MANILA, April 29 (Reuters) - The Philippines will review
operations of its more than 50 mines in a new round of an
industry-wide audit, the government said on Thursday, with
coverage expanded to include some nickel projects in a southern
province.
The audit, to begin in October, will cover the operations of
four mines within the Bangsamoro Autonomous Region in Muslim
Mindanao (BARMM), which produces mainly high-grade nickel, the
finance ministry said in a statement.
The Philippines is the top supplier of nickel ore to China.
In January, its President Rodrigo Duterte ordered a halt to
mining operations on Tumbagan Island in BARMM's Tawi-Tawi
province, expressing concern over reports that the area had been
"completely devastated" by mining. Mining operations in BARMM have not been closely monitored
by the state's industry regulator, the Mines and Geosciences
Bureau.
The industry audit by a panel co-chaired by Finance
Secretary Carlos Dominguez will be the third since 2018,
covering technical, legal, social, economic and environmental
aspects of mining operations.
The first review in 2018 had resulted in some mine shutdowns
due to alleged violations of environmental rules, sparking fears
of tight global nickel supply.
The Southeast Asian nation is looking to revitalise its
mining sector to boost state coffers, create new jobs and speed
up its recovery from the pandemic-induced recession.

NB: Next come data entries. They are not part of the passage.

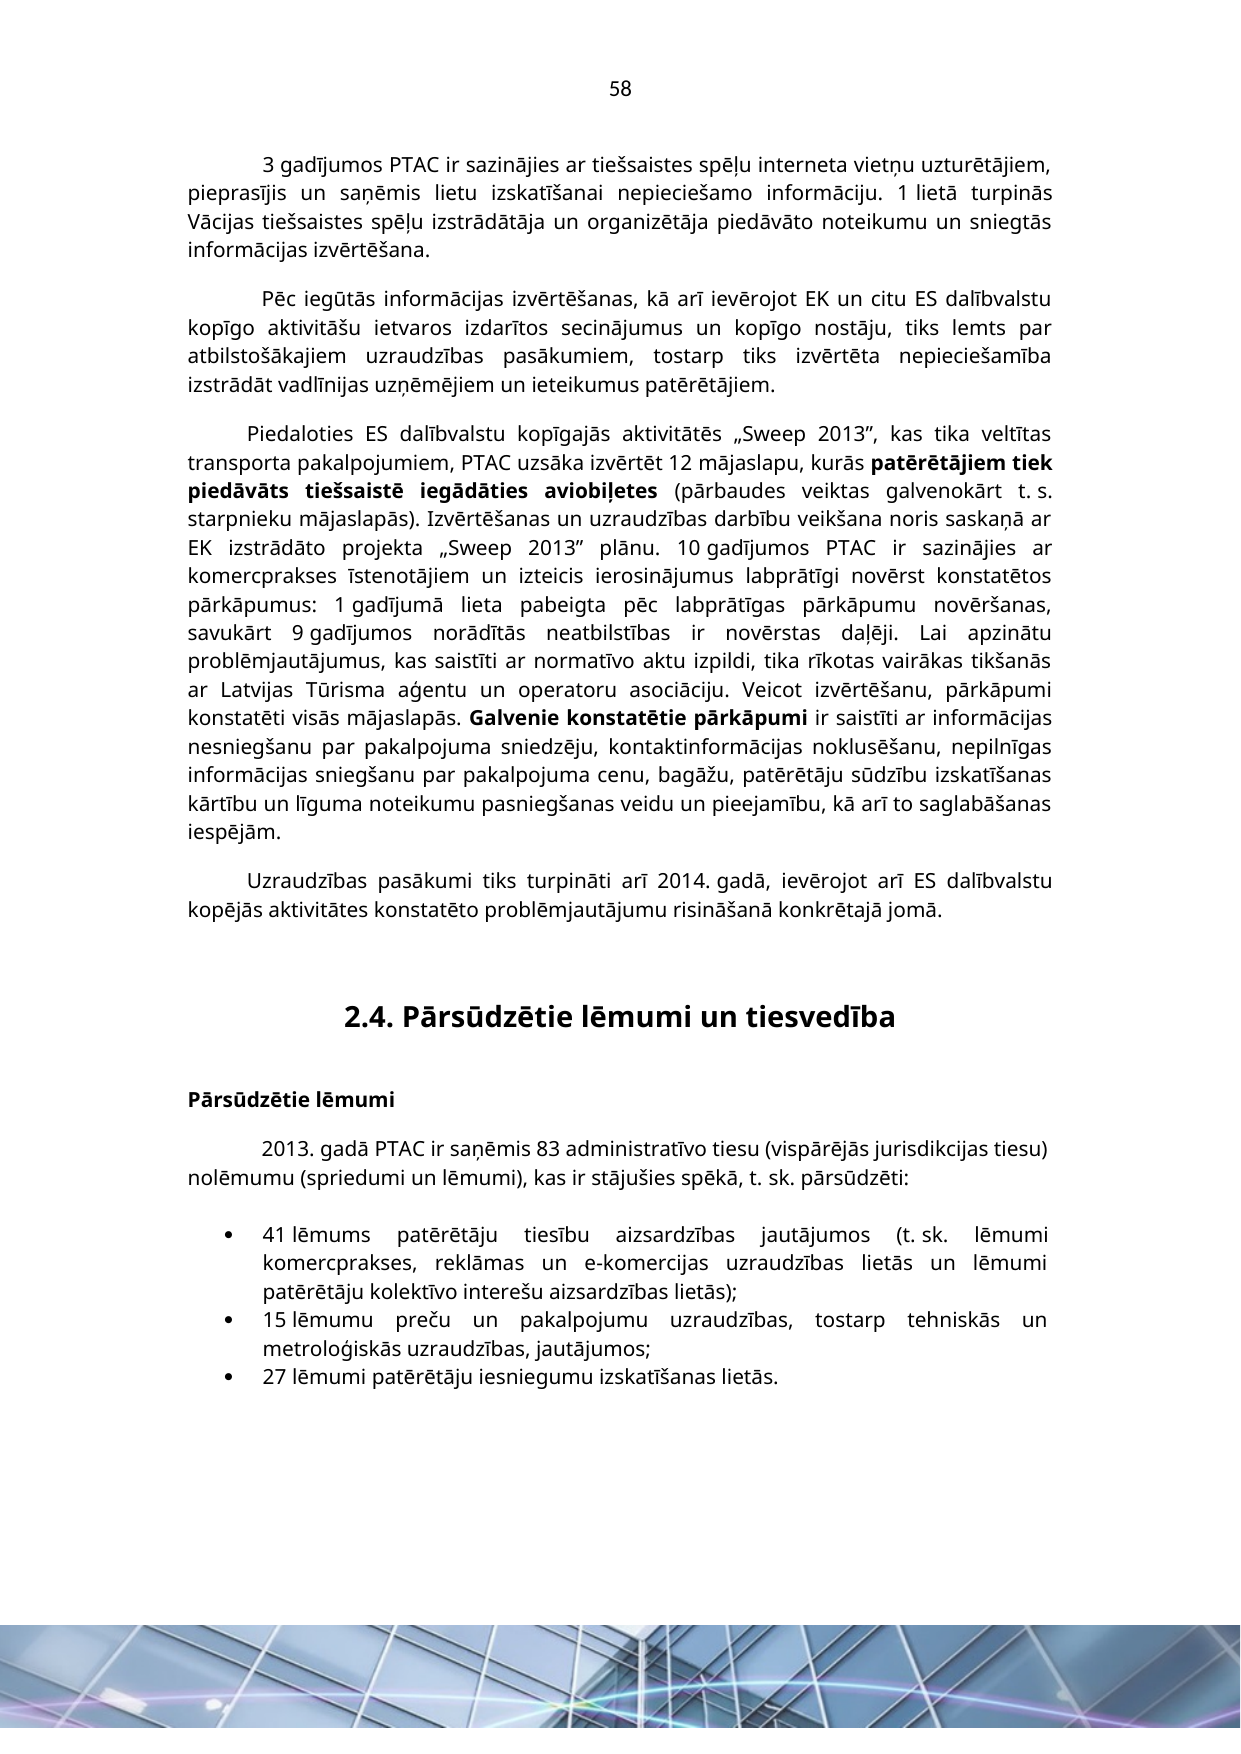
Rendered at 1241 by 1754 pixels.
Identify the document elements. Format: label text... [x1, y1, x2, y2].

text 3 gadījumos PTAC ir sazinājies ar tiešsaistes spēļu interneta vietņu uzturētājiem, pieprasījis un saņēmis lietu izskatīšanai nepieciešamo informāciju. 1 lietā turpinās Vācijas tiešsaistes spēļu izstrādātāja un organizētāja piedāvāto noteikumu un sniegtās informācijas izvērtēšana. [187, 150, 1053, 264]
text 2013. gadā PTAC ir saņēmis 83 administratīvo tiesu (vispārējās jurisdikcijas tiesu) nolēmumu (spriedumi un lēmumi), kas ir stājušies spēkā, t. sk. pārsūdzēti: [187, 1134, 1048, 1191]
list 41 lēmums patērētāju tiesību aizsardzības jautājumos (t. sk. lēmumi komercprakses, reklāmas un e-komercijas uzraudzības lietās un lēmumi patērētāju kolektīvo interešu aizsardzības lietās); [225, 1220, 1048, 1305]
text Pēc iegūtās informācijas izvērtēšanas, kā arī ievērojot EK un citu ES dalībvalstu kopīgo aktivitāšu ietvaros izdarītos secinājumus un kopīgo nostāju, tiks lemts par atbilstošākajiem uzraudzības pasākumiem, tostarp tiks izvērtēta nepieciešamība izstrādāt vadlīnijas uzņēmējiem un ieteikumus patērētājiem. [187, 284, 1053, 398]
subtitle 2.4. Pārsūdzētie lēmumi un tiesvedība [187, 996, 1053, 1036]
picture [0, 1625, 1241, 1728]
text Uzraudzības pasākumi tiks turpināti arī 2014. gadā, ievērojot arī ES dalībvalstu kopējās aktivitātes konstatēto problēmjautājumu risināšanā konkrētajā jomā. [187, 867, 1053, 923]
text Pārsūdzētie lēmumi [187, 1085, 1048, 1114]
text Piedaloties ES dalībvalstu kopīgajās aktivitātēs „Sweep 2013”, kas tika veltītas transporta pakalpojumiem, PTAC uzsāka izvērtēt 12 mājaslapu, kurās patērētājiem tiek piedāvāts tiešsaistē iegādāties aviobiļetes (pārbaudes veiktas galvenokārt t. s. starpnieku mājaslapās). Izvērtēšanas un uzraudzības darbību veikšana noris saskaņā ar EK izstrādāto projekta „Sweep 2013” plānu. 10 gadījumos PTAC ir sazinājies ar komercprakses īstenotājiem un izteicis ierosinājumus labprātīgi novērst konstatētos pārkāpumus: 1 gadījumā lieta pabeigta pēc labprātīgas pārkāpumu novēršanas, savukārt 9 gadījumos norādītās neatbilstības ir novērstas daļēji. Lai apzinātu problēmjautājumus, kas saistīti ar normatīvo aktu izpildi, tika rīkotas vairākas tikšanās ar Latvijas Tūrisma aģentu un operatoru asociāciju. Veicot izvērtēšanu, pārkāpumi konstatēti visās mājaslapās. Galvenie konstatētie pārkāpumi ir saistīti ar informācijas nesniegšanu par pakalpojuma sniedzēju, kontaktinformācijas noklusēšanu, nepilnīgas informācijas sniegšanu par pakalpojuma cenu, bagāžu, patērētāju sūdzību izskatīšanas kārtību un līguma noteikumu pasniegšanas veidu un pieejamību, kā arī to saglabāšanas iespējām. [187, 419, 1053, 846]
list 27 lēmumi patērētāju iesniegumu izskatīšanas lietās. [225, 1362, 1048, 1391]
list 15 lēmumu preču un pakalpojumu uzraudzības, tostarp tehniskās un metroloģiskās uzraudzības, jautājumos; [225, 1305, 1048, 1362]
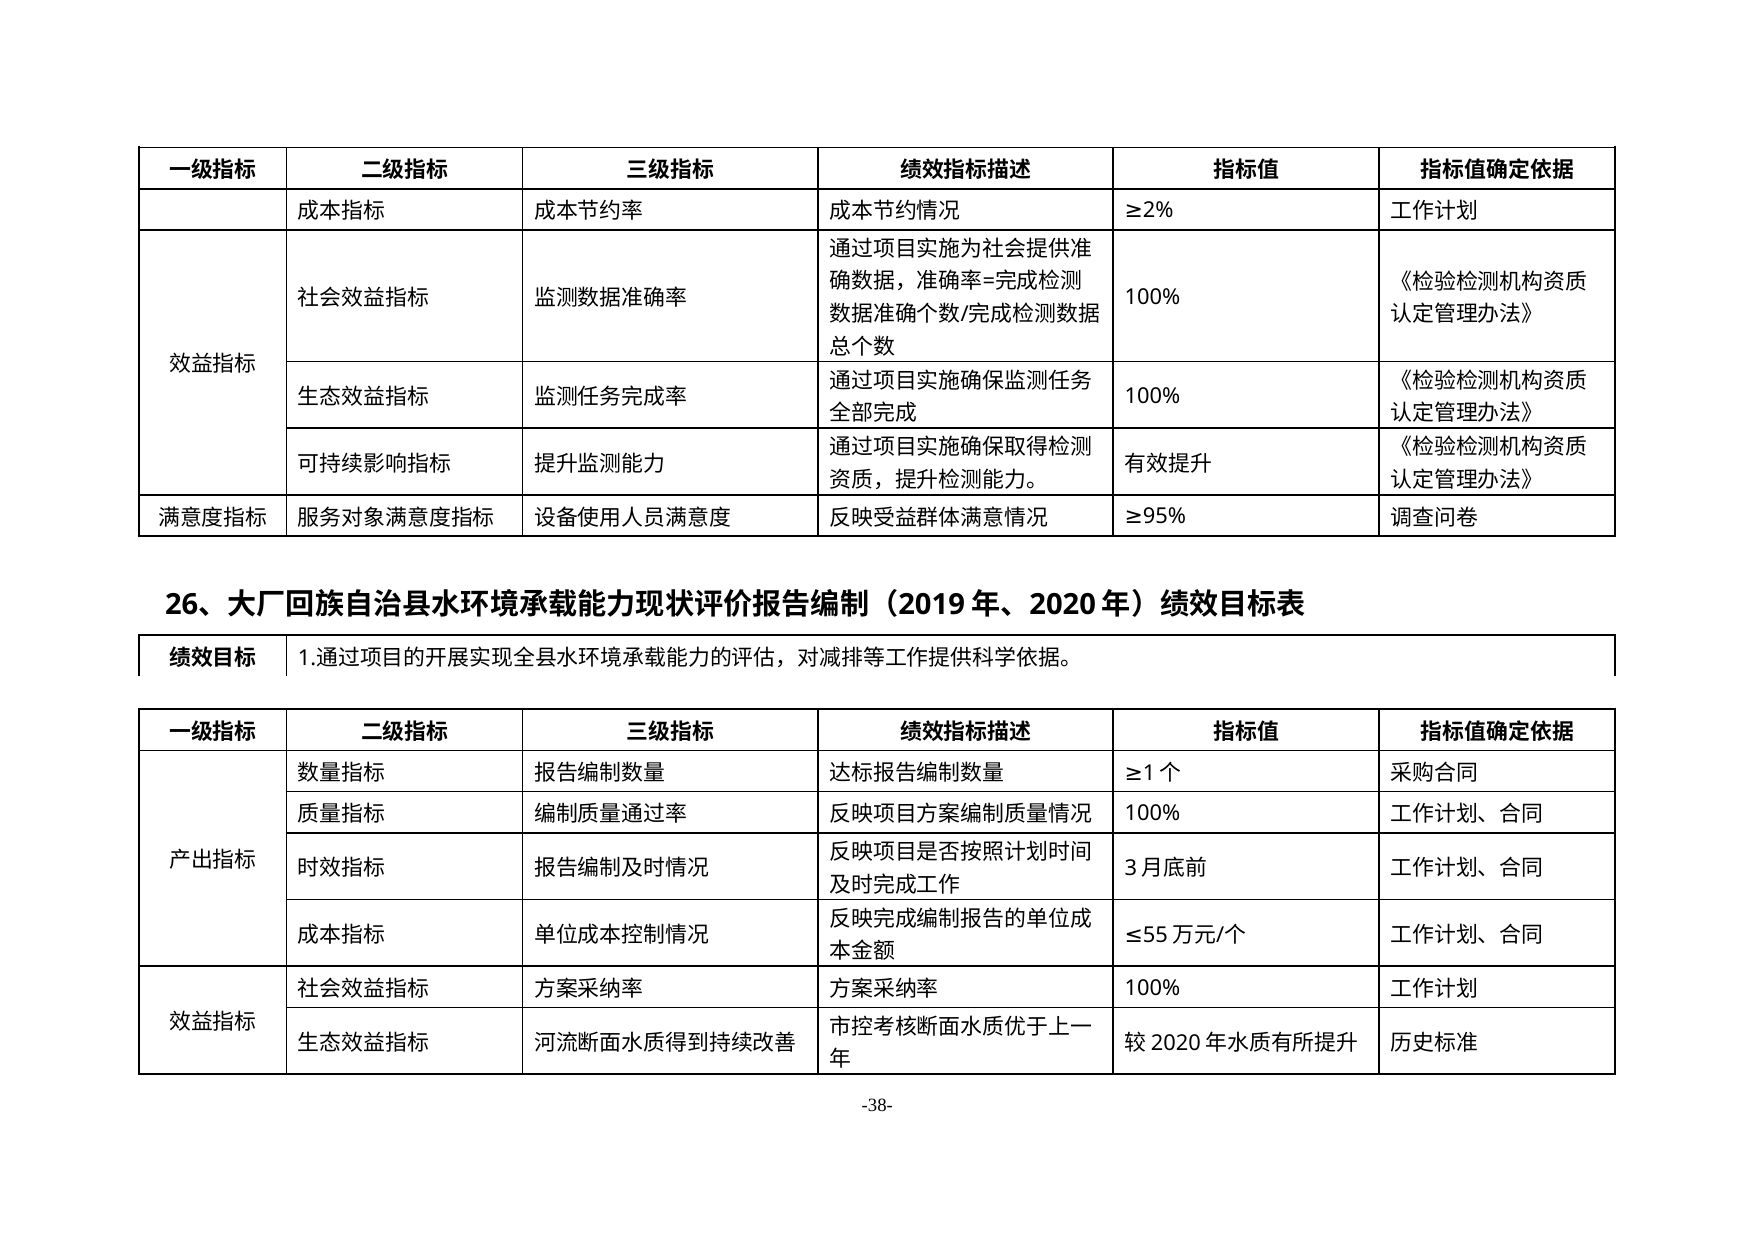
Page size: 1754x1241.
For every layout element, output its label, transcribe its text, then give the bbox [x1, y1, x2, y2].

table_cell 100% [1114, 231, 1378, 361]
table_cell 成本指标 [287, 900, 522, 965]
table_cell 提升监测能力 [523, 429, 817, 494]
table_cell 历史标准 [1380, 1008, 1614, 1073]
table_cell 报告编制及时情况 [523, 834, 817, 899]
table_header 指标值 [1114, 148, 1378, 188]
table_cell 反映受益群体满意情况 [819, 496, 1112, 535]
table_cell 方案采纳率 [819, 967, 1112, 1007]
table_cell 产出指标 [140, 751, 286, 965]
table_cell 《检验检测机构资质认定管理办法》 [1380, 429, 1614, 494]
table_cell 较2020年水质有所提升 [1114, 1008, 1378, 1073]
table_header 二级指标 [287, 148, 522, 188]
table_cell 工作计划、合同 [1380, 792, 1614, 832]
table_cell 生态效益指标 [287, 362, 522, 427]
table_cell 编制质量通过率 [523, 792, 817, 832]
table_cell 100% [1114, 967, 1378, 1007]
table_cell 采购合同 [1380, 751, 1614, 791]
table_header 1.通过项目的开展实现全县水环境承载能力的评估，对减排等工作提供科学依据。 [287, 636, 1614, 676]
text 26、大厂回族自治县水环境承载能力现状评价报告编制（2019年、2020年）绩效目标表 [106, 569, 1648, 634]
table_cell ≥95% [1114, 496, 1378, 535]
table_header 绩效目标 [140, 636, 286, 676]
table_header 一级指标 [140, 148, 286, 188]
table_cell 单位成本控制情况 [523, 900, 817, 965]
table_cell 社会效益指标 [287, 967, 522, 1007]
table_cell 达标报告编制数量 [819, 751, 1112, 791]
table_cell 成本节约情况 [819, 190, 1112, 229]
table_cell 调查问卷 [1380, 496, 1614, 535]
table_header 指标值确定依据 [1380, 148, 1614, 188]
table_cell 质量指标 [287, 792, 522, 832]
table_cell 有效提升 [1114, 429, 1378, 494]
table_header 三级指标 [523, 148, 817, 188]
table_cell 通过项目实施确保取得检测资质，提升检测能力。 [819, 429, 1112, 494]
table_cell 反映项目是否按照计划时间及时完成工作 [819, 834, 1112, 899]
table_cell ≤55万元/个 [1114, 900, 1378, 965]
table_cell 通过项目实施为社会提供准确数据，准确率=完成检测数据准确个数/完成检测数据总个数 [819, 231, 1112, 361]
table_header 一级指标 [140, 710, 286, 749]
table_cell 工作计划 [1380, 190, 1614, 229]
table_cell 方案采纳率 [523, 967, 817, 1007]
table_cell 市控考核断面水质优于上一年 [819, 1008, 1112, 1073]
table_cell 报告编制数量 [523, 751, 817, 791]
table_header 二级指标 [287, 710, 522, 749]
table_cell 河流断面水质得到持续改善 [523, 1008, 817, 1073]
table_header 指标值 [1114, 710, 1378, 749]
table_cell 社会效益指标 [287, 231, 522, 361]
table_header 指标值确定依据 [1380, 710, 1614, 749]
table_cell 《检验检测机构资质认定管理办法》 [1380, 362, 1614, 427]
table_cell 工作计划、合同 [1380, 834, 1614, 899]
table_cell 时效指标 [287, 834, 522, 899]
table_cell 3月底前 [1114, 834, 1378, 899]
table_cell 工作计划、合同 [1380, 900, 1614, 965]
table_cell 100% [1114, 792, 1378, 832]
table_cell 成本节约率 [523, 190, 817, 229]
table_cell 反映项目方案编制质量情况 [819, 792, 1112, 832]
table_cell 设备使用人员满意度 [523, 496, 817, 535]
table_header 绩效指标描述 [819, 710, 1112, 749]
table_cell 生态效益指标 [287, 1008, 522, 1073]
table_cell 成本指标 [287, 190, 522, 229]
table_cell 服务对象满意度指标 [287, 496, 522, 535]
table_cell 监测任务完成率 [523, 362, 817, 427]
table_cell 反映完成编制报告的单位成本金额 [819, 900, 1112, 965]
table_cell 满意度指标 [140, 496, 286, 535]
table_cell ≥1个 [1114, 751, 1378, 791]
table_cell 《检验检测机构资质认定管理办法》 [1380, 231, 1614, 361]
table_cell ≥2% [1114, 190, 1378, 229]
table_cell 数量指标 [287, 751, 522, 791]
table_cell 通过项目实施确保监测任务全部完成 [819, 362, 1112, 427]
table_cell 100% [1114, 362, 1378, 427]
table_cell 效益指标 [140, 967, 286, 1073]
table_header 三级指标 [523, 710, 817, 749]
table_cell 监测数据准确率 [523, 231, 817, 361]
table_cell 效益指标 [140, 231, 286, 494]
table_cell 可持续影响指标 [287, 429, 522, 494]
table_cell 工作计划 [1380, 967, 1614, 1007]
table_header 绩效指标描述 [819, 148, 1112, 188]
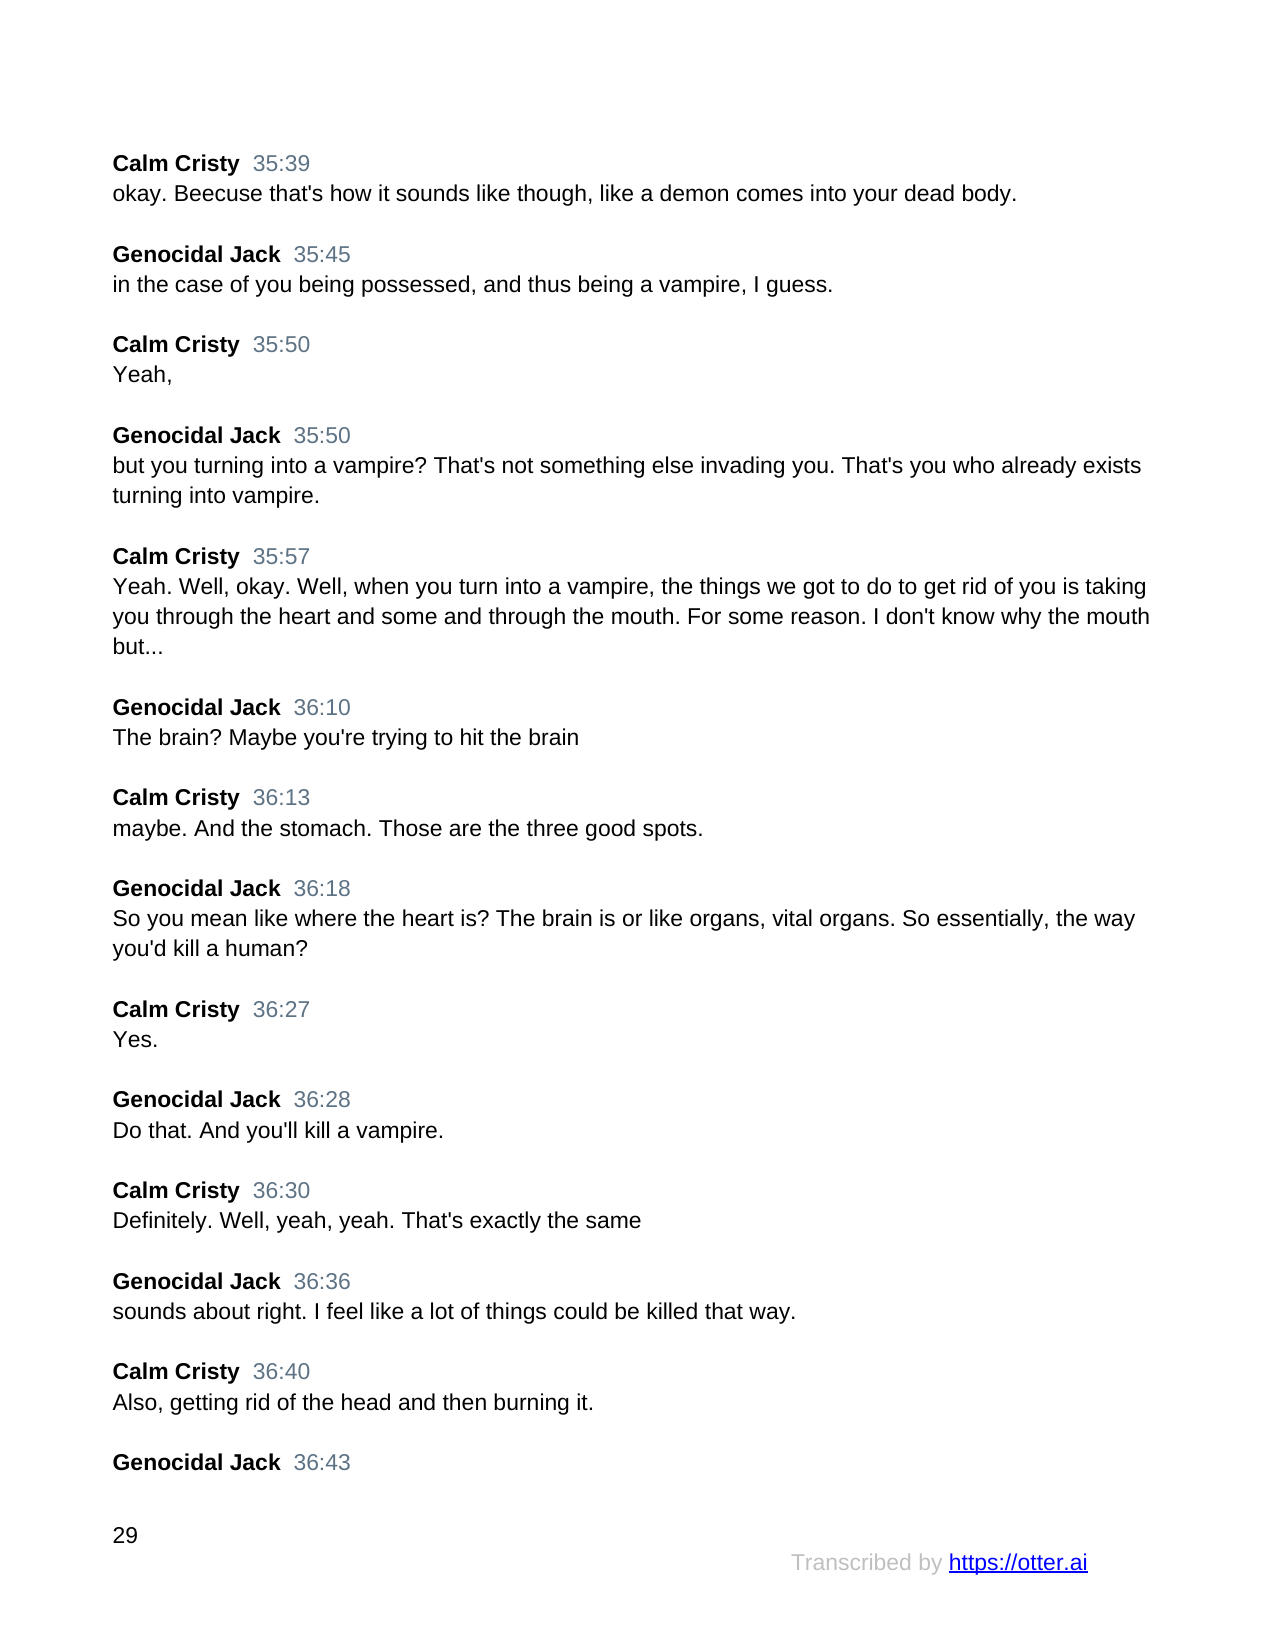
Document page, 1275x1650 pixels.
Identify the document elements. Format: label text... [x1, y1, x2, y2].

text Genocidal Jack 36:43 [112, 1449, 1162, 1475]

Earlier this month Duterte lifted a nine-year moratorium on
new projects. The government may also soon lift a separate ban
on open-pit mining, the industry regulator said.
"The ban on open-pit mining, a standard mining method
practiced all over the mining world, needs to be lifted," said
Gerard Brimo, chairman of the industry group Chamber of Mines of
the Philippines.
"The lifting of the moratorium on new mining projects alone
will not allow the industry to achieve its full potential," he
said at an industry forum on Thursday.